* **Quoted passage**:
◆ ◆ ◆ ◆

- For Immediate Release:
The U.S. Food and Drug Administration today permitted marketing of a new test to aid in the diagnosis of a sexually-transmitted infection (STI) called Mycoplasma genitalium (M. gen.). This is the first test authorized by the FDA to test for the M. gen. bacterium, which is associated with inflammation of the urethra (non-gonococcal urethritis) in men and inflammation of the cervix (cervicitis) and infection of the reproductive organs (pelvic inflammatory disease) in women.
“Patients with unidentified urogenital infections are typically treated with antibiotics, some of which may not be effective against M. gen.,” said FDA Commissioner Scott Gottlieb, M.D. “In the past, it has been hard to diagnose this organism. By being able to detect it more reliably, doctors may be able to more carefully tailor treatment and use medicines most likely to be effective. In cases where M. gen. is detected, doctors can consider forgoing use of antibiotics that are known to be ineffective against M. gen. and choose a treatment more likely to be appropriate. Having accurate and reliable tests to identify the specific bacteria that’s causing an infection can assist doctors in choosing the right treatment for the right infection, which can reduce overuse of antibiotics and help in the fight against antimicrobial resistance.”
According to the U.S. Centers for Disease Control and Prevention, M. gen. is responsible for causing approximately 15 to 30 percent of persistent or recurrent urethritis cases in men in the United States and 10 to 30 percent of cervicitis cases in women. M. gen. is a slow-growing bacterium and is difficult to detect with traditional laboratory methods. The Aptima Mycoplasma genitalium Assay, granted marketing authorization by the FDA today, is a nucleic acid amplification test, which detects M. gen. in urine, urethral, penile meatal, endocervical or vaginal swab samples collected in a clinical setting, such as a doctor’s office or clinic.
The FDA reviewed data from a clinical study that included testing of 11,774 samples. The study showed that the Aptima Mycoplasma genitalium Assay correctly identified M. gen. in approximately 90 percent of vaginal, male urethral, male urine and penile samples. It correctly identified M. gen. in female urine and endocervical samples 77.8 percent of the time and 81.5 percent of the time, respectively. Vaginal swabs are the preferred sample type due to better clinical performance, however, alternative sample types, such as urine, can be used if vaginal swabs are not available. In addition, the study showed that the test correctly identified samples that did not have M. gen. present 97.8 to 99.6 percent of the time.
The FDA reviewed the Aptima Mycoplasma genitalium Assay through the De Novo premarket pathway, a regulatory pathway for low-to-moderate-risk devices of a new type. Through the De Novo authorization, the FDA is establishing special controls for tests of this type, including requirements for demonstrating the accuracy and reliability of tests intended to be used as an aid in the diagnosis of M. gen. urogenital infections. The special controls, when met along with general controls, provide a reasonable assurance of safety and effectiveness for tests of this type.
This action creates a new regulatory classification, which means that subsequent devices of the same type with the same intended use may go through the FDA’s 510(k) premarket process, whereby devices can obtain marketing authorization by demonstrating substantial equivalence to a predicate device.
The FDA granted marketing authorization of the Aptima Mycoplasma genitalium Assay to Hologic Inc.
The FDA, an agency within the U.S. Department of Health and Human Services, promotes and protects the public health by, among other things, assuring the safety, effectiveness, and security of human and veterinary drugs, vaccines and other biological products for human use, and medical devices. The agency also is responsible for the safety and security of our nation’s food supply, cosmetics, dietary supplements, products that give off electronic radiation, and for regulating tobacco products.

◆ ◆ ◆ ◆

* **Source data**:
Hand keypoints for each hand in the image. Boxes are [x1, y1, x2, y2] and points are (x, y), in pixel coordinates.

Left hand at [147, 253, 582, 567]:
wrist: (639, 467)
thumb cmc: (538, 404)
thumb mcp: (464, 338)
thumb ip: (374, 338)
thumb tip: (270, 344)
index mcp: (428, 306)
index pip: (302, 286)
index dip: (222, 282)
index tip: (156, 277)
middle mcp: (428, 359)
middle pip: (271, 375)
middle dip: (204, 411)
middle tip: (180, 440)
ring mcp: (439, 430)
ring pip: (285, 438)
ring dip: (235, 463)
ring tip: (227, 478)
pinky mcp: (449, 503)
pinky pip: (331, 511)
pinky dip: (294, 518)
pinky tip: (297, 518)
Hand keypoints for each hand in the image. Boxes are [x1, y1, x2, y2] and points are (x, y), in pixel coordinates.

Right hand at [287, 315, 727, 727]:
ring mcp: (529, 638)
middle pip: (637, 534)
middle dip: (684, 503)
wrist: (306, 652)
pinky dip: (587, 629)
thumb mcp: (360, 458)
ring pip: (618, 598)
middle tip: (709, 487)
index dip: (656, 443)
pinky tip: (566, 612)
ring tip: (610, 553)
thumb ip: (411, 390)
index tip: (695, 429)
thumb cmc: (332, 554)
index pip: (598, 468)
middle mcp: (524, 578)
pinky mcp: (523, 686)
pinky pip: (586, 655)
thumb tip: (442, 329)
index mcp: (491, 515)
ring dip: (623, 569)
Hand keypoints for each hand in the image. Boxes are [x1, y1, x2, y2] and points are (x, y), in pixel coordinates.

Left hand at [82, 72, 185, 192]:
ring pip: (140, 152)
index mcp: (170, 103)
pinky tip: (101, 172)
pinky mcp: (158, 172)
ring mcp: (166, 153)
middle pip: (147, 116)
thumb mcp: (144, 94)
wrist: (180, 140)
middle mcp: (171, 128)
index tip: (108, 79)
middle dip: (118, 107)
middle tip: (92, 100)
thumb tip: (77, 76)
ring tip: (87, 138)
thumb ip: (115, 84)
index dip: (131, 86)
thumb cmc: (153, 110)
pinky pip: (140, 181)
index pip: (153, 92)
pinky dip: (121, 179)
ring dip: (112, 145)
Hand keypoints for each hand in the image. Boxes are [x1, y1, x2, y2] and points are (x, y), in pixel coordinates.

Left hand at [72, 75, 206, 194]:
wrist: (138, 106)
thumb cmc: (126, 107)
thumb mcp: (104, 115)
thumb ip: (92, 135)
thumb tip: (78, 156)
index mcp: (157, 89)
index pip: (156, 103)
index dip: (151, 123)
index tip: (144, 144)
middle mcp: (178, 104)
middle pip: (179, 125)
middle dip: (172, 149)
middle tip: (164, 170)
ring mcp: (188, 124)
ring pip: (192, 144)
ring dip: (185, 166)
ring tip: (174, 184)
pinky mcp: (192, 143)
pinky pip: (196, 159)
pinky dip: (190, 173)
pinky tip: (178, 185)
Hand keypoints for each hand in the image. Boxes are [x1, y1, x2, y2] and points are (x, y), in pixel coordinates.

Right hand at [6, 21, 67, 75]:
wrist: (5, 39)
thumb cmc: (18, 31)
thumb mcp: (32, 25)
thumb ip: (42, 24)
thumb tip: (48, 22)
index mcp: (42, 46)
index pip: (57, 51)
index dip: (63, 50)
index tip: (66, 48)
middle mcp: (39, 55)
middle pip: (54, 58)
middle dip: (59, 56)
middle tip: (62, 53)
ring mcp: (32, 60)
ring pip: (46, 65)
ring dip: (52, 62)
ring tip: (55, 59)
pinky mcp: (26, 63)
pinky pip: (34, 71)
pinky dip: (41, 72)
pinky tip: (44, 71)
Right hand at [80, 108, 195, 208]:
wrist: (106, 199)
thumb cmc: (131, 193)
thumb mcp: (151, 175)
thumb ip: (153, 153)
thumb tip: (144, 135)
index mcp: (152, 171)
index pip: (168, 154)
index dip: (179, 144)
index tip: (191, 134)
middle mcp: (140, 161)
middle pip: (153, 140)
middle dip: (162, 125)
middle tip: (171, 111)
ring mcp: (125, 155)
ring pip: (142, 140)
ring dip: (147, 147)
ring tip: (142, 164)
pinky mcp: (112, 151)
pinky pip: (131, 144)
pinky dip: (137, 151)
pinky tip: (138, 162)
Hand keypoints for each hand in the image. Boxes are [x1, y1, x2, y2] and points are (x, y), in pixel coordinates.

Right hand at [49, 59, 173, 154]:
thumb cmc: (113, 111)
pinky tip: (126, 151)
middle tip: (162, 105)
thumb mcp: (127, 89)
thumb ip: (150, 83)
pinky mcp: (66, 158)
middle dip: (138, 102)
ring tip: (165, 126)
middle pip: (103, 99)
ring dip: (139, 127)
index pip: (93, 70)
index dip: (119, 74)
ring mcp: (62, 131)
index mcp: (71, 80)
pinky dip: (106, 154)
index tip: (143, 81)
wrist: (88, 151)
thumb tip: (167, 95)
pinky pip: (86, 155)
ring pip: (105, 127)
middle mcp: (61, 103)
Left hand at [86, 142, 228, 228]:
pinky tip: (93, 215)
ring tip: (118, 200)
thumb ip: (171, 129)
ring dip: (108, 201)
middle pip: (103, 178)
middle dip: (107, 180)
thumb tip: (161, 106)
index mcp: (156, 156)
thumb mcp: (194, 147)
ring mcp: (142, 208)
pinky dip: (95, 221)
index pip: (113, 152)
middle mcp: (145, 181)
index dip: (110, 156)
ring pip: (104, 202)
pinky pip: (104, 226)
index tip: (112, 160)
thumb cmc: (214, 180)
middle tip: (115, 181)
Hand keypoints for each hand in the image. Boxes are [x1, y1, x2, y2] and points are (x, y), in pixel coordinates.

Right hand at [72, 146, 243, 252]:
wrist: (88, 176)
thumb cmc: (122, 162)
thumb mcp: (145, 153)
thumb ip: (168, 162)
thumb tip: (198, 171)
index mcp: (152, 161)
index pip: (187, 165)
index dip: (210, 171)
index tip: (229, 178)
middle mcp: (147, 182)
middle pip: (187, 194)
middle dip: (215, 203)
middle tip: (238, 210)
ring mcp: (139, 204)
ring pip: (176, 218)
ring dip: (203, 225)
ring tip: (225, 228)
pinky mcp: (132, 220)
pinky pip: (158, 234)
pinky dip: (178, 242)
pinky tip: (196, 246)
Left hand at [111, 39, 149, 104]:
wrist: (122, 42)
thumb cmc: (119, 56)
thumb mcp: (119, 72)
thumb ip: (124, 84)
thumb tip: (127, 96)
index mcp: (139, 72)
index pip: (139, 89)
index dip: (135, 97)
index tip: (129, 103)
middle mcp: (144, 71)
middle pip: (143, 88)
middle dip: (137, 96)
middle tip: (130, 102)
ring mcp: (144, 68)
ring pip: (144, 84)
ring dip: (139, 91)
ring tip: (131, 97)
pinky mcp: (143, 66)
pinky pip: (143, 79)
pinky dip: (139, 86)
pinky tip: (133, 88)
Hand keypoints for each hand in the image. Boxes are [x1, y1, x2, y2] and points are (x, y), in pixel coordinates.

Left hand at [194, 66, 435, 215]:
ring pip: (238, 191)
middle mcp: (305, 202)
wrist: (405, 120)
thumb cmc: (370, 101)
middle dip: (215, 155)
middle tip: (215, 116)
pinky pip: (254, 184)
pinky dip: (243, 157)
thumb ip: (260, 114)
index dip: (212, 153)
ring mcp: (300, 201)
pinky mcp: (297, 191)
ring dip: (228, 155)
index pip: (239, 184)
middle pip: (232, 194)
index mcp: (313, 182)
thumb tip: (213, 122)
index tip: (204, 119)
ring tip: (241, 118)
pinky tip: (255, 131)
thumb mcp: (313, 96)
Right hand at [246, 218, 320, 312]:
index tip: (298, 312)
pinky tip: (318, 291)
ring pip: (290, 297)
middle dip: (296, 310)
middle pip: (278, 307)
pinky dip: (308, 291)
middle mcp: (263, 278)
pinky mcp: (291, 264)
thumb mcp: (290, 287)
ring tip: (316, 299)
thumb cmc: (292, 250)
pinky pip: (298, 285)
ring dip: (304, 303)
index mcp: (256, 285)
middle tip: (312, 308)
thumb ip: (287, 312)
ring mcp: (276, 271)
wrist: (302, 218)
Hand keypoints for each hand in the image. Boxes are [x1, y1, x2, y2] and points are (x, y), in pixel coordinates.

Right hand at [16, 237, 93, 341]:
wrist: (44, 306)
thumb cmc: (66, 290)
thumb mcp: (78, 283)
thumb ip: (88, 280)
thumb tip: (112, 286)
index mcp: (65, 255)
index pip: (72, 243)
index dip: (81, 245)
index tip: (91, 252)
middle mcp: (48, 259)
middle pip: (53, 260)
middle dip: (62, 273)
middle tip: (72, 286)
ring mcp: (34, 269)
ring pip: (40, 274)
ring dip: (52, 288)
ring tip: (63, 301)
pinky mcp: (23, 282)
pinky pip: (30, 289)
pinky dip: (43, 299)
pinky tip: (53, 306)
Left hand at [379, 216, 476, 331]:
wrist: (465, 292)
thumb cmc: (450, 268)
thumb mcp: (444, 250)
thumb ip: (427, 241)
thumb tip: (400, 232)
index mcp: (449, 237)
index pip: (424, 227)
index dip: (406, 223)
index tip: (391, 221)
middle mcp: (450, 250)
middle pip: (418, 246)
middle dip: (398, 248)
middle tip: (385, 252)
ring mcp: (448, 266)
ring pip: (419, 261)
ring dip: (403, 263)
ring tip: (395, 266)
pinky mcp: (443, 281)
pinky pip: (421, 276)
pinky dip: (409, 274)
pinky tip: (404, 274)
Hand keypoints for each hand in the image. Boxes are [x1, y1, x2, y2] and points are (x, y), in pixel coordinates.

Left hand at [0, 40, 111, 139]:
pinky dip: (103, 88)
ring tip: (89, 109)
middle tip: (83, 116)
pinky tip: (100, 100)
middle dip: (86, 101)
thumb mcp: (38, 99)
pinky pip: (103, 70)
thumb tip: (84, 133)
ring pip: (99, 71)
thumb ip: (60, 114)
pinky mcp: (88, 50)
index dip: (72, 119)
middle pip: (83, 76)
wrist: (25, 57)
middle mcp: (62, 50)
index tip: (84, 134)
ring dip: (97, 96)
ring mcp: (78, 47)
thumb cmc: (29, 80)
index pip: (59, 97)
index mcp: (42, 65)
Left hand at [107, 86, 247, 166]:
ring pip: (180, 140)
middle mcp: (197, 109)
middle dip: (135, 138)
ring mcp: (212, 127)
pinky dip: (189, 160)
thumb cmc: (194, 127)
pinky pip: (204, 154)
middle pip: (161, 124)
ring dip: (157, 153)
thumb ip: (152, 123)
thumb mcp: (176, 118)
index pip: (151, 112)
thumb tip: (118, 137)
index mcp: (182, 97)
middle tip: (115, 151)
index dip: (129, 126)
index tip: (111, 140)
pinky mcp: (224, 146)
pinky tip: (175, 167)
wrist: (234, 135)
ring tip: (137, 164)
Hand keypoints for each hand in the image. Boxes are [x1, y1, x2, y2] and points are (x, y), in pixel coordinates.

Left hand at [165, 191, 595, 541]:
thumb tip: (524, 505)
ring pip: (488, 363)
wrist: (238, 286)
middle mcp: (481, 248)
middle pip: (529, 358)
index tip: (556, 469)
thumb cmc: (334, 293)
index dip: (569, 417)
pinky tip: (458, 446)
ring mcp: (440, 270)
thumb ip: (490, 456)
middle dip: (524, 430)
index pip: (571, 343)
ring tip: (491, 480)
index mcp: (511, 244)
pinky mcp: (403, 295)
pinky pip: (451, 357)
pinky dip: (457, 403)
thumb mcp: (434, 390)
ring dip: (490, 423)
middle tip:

◆ ◆ ◆ ◆

* **Aim of the task**:
Transcribe the passage of the press release on the Mycoplasma genitalium test starting at "The FDA reviewed the" and ending at "a predicate device.".

* **Exercise result**:
The FDA reviewed the Aptima Mycoplasma genitalium Assay through the De Novo premarket pathway, a regulatory pathway for low-to-moderate-risk devices of a new type. Through the De Novo authorization, the FDA is establishing special controls for tests of this type, including requirements for demonstrating the accuracy and reliability of tests intended to be used as an aid in the diagnosis of M. gen. urogenital infections. The special controls, when met along with general controls, provide a reasonable assurance of safety and effectiveness for tests of this type.
This action creates a new regulatory classification, which means that subsequent devices of the same type with the same intended use may go through the FDA’s 510(k) premarket process, whereby devices can obtain marketing authorization by demonstrating substantial equivalence to a predicate device.